Jak czytamy w Onecie pozew przygotowuje 12 polskich miast należących do Unii Metropolii Polskich, m.in. Poznań, Bydgoszcz, Lublin i Wrocław. Inicjatorem jest prezydent stolicy Rafał Trzaskowski, który złożenie pozwu zapowiedział w rozmowie z TOK.FM. Na razie jest on w trakcie przygotowywania - samorządy będą domagały się zwrotu kosztów, jakie musiały ponieść przy wprowadzaniu reformy edukacji.
- Jako miasto Poznań już w 2017 roku występowaliśmy do Ministerstwa Edukacji Narodowej w tej sprawie. Rok później wystąpiliśmy do premiera Mateusza Morawieckiego. Decyzja była odmowna - powiedział Onetowi Przemysław Foligowski, dyrektor Wydziału Oświaty Urzędu Miasta Poznania.

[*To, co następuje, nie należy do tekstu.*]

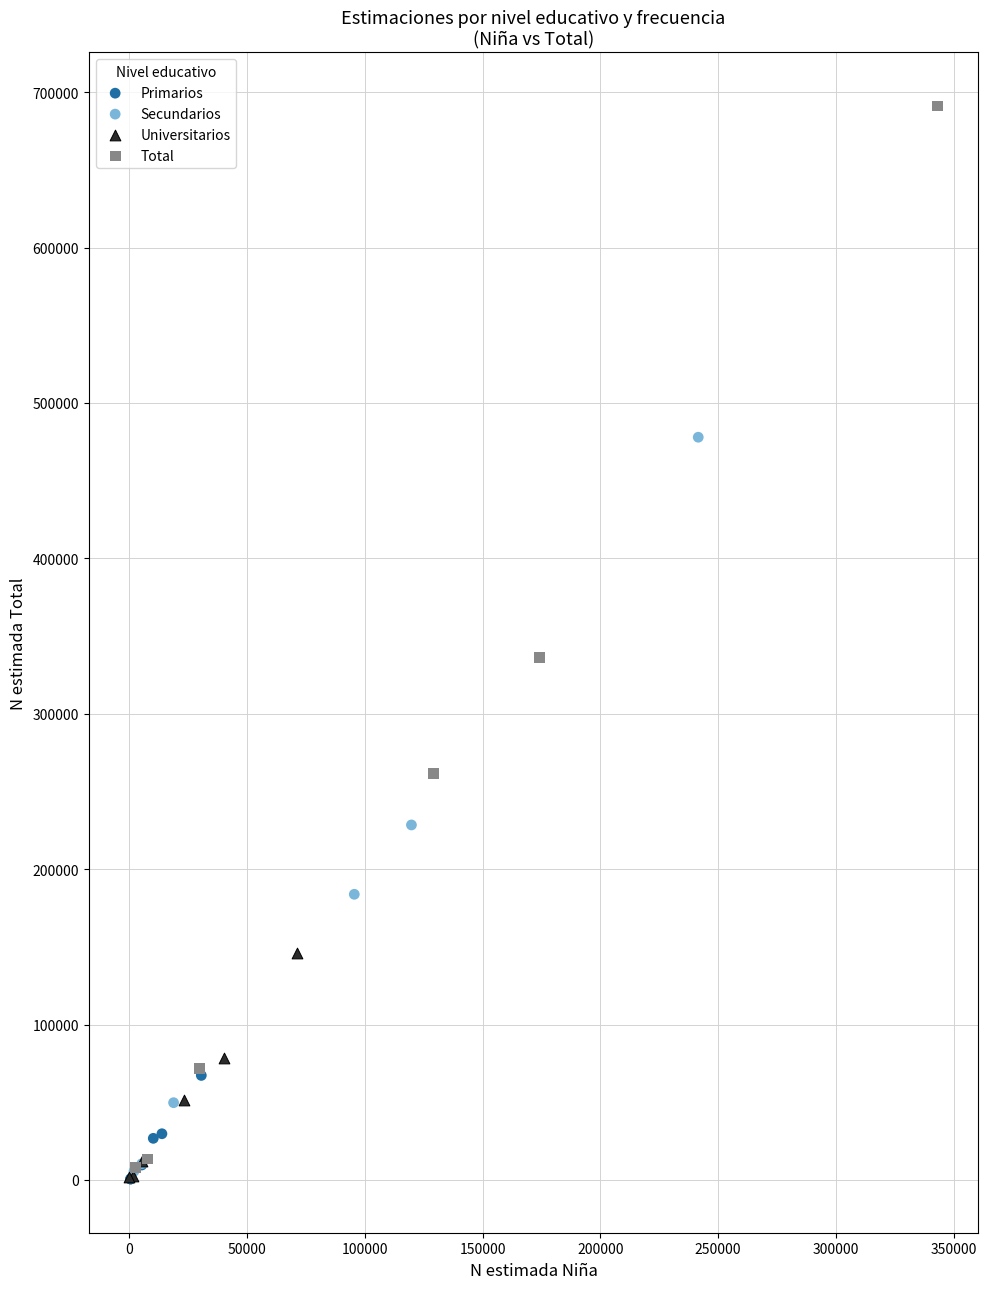

Which series contains the highest Y value?

Total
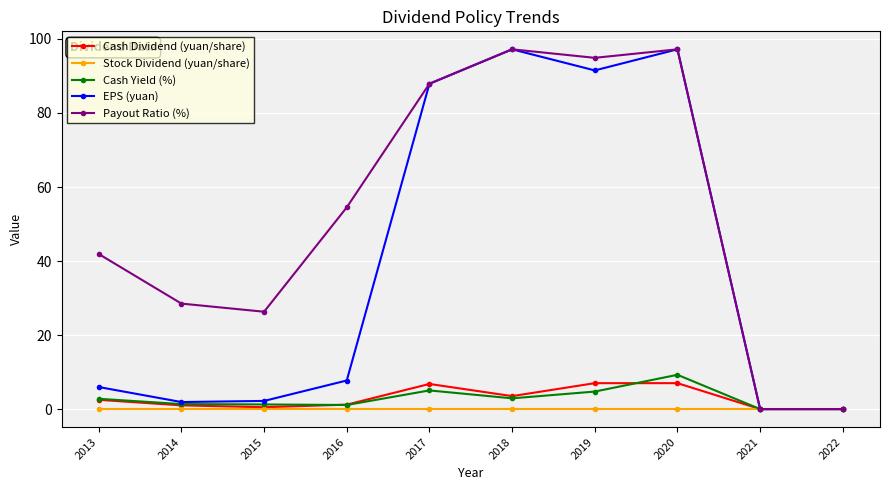

True or false: EPS (yuan) has a value of 58.3 at 2021.

False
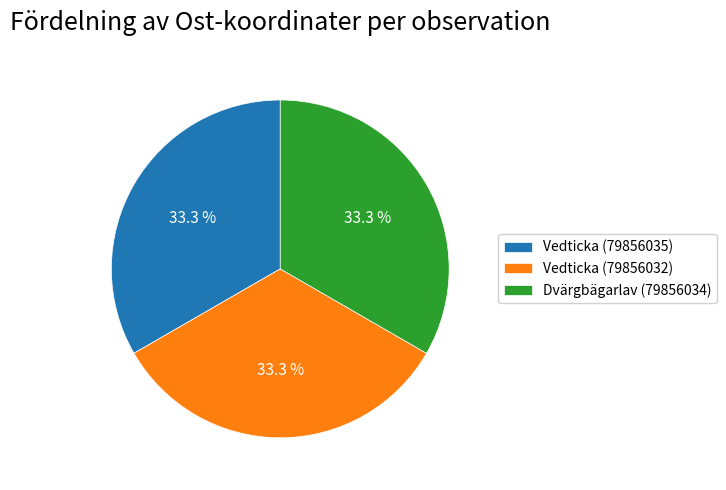

Is there any slice that represents more than half of the pie?

No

Dlatego samorządy postanowiły zjednoczyć siły i zwrotu wydatków domagać się w sądzie. - To pokaże siłę samorządów i niezgodę na wprowadzanie przez władze centralne rozmaitych rozwiązań, których koszty realne ponoszą później właśnie samorządy. Na razie jesteśmy na etapie szacowania - uzgadniamy pomiędzy samorządami, jakie kategorie wydatków będą przedmiotem naszych roszczeń - dodaje Foligowski.

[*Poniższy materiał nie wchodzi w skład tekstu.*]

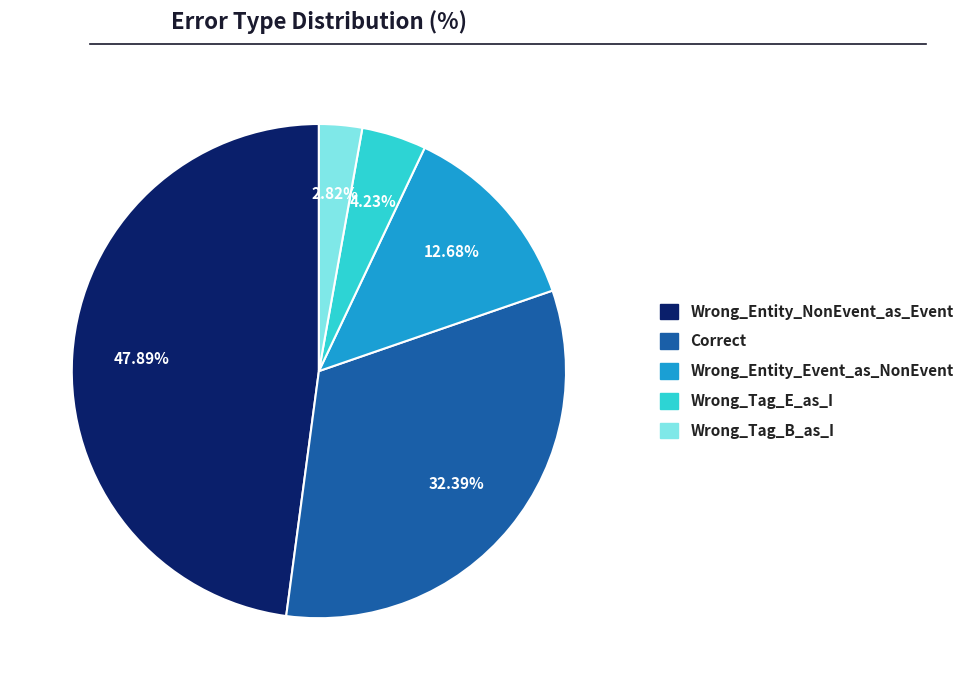

Is there any slice that represents more than half of the pie?

No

Jak tłumaczy, większość wydatków to te związane ze zwalnianymi nauczycielami. A te trudno byłoby obronić w sądzie wykazując, że konkretna zmiana zatrudnienia wynikała bezpośrednio z reformy edukacji.

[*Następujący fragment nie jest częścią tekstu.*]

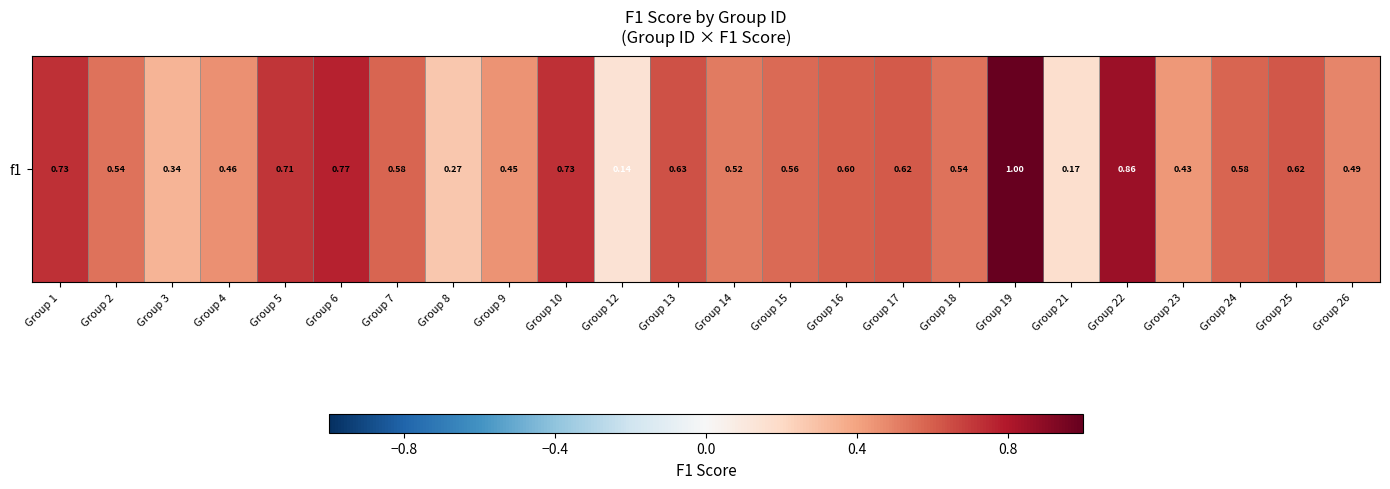

Count the values in the range 0 to 1.

24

- Nie chcemy narazić się na podważenie. Roszczenie będzie dotyczyło wydatków, które w prosty sposób udowodnimy w materiale dowodowym. Będą to wydatki, które wiązały się z dostosowaniem budynków do nowych potrzeb, powstałych w wyniku reformy edukacji bądź ich wyposażenia w związku z przyjęciem młodszych bądź starszych roczników - wyjaśnia rozmówca Onetu.